Abstract
The article analyses and verifies the thesis of the existence of the duties of confidentiality of: the military (professional soldiers), Military Police, municipal guards, as well as officers of: ABW (Internal Security Agency), AW (Foreign Intelligence Agency), SKW (Military Counter-Intelligence Service), SWW (Military Intelligence Service), CBA (Central Anti-Corruption Bureau), State Fire Service, Prison Service and Police. The article presents: legal grounds for the duty of confidence and the obligated entities, the objective scope of the duty of confidentiality, protection period, criteria of access to restricted information and sanctions for unauthorized disclosure of restricted information. As a result of the analysis it has been established that the majority of the relevant legal acts do not provide a closed catalogue of “service duties of confidence”, so their identification will be based on an analysis of specific regulations. Apart from restricted information, most frequently access is granted to personal data, including so-called sensitive data, but also to information covered by banking or insurance secrecy. The specification by the legislator of the duty to keep “legally protected information” (and also similar terms) as a matter of fact reiterates the imperative to protect single secrets or secret that have been already named and protected. Therefore, if a given entity is not outside the catalogue of obligated entities specified earlier in the act introducing a given duty of confidentiality, the new regulation imposing that same duty thereon again should be considered as redundant.
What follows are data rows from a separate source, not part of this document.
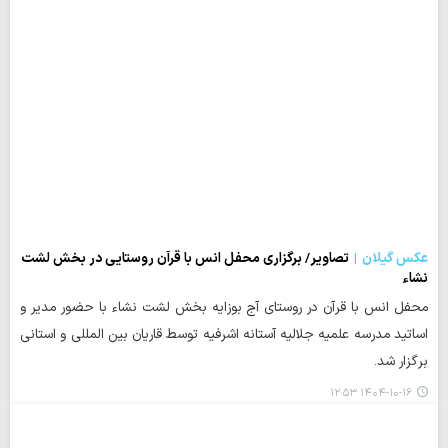
عکس گیلان
تصاویر/ برگزاری محفل انس با قرآن روستایی در بخش لشت
نشاء
محفل انس با قرآن در روستای آج بوزایه بخش لشت نشاء با حضور مدیر و
اساتید مدرسه علمیه جلالیه آستانه اشرفیه توسط قاریان بین المللی و استانی
برگزار شد.
۱۴۰۴-۱۰-۱۶ ۱۲:۵۳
To the same extent it may be recognized that a “new” duty of confidentiality being a collection of “service duties of confidentiality” lacks some of the material elements needed for its establishment, that is an object of protection different from others.
The analysed statutes do not establish new named duties of confidentiality, though as a matter of fact establish the imperative to protect restricted information (including classified information of another state protected according to the principle of reciprocity under international agreements) and other – sometimes generally indicated – information or data.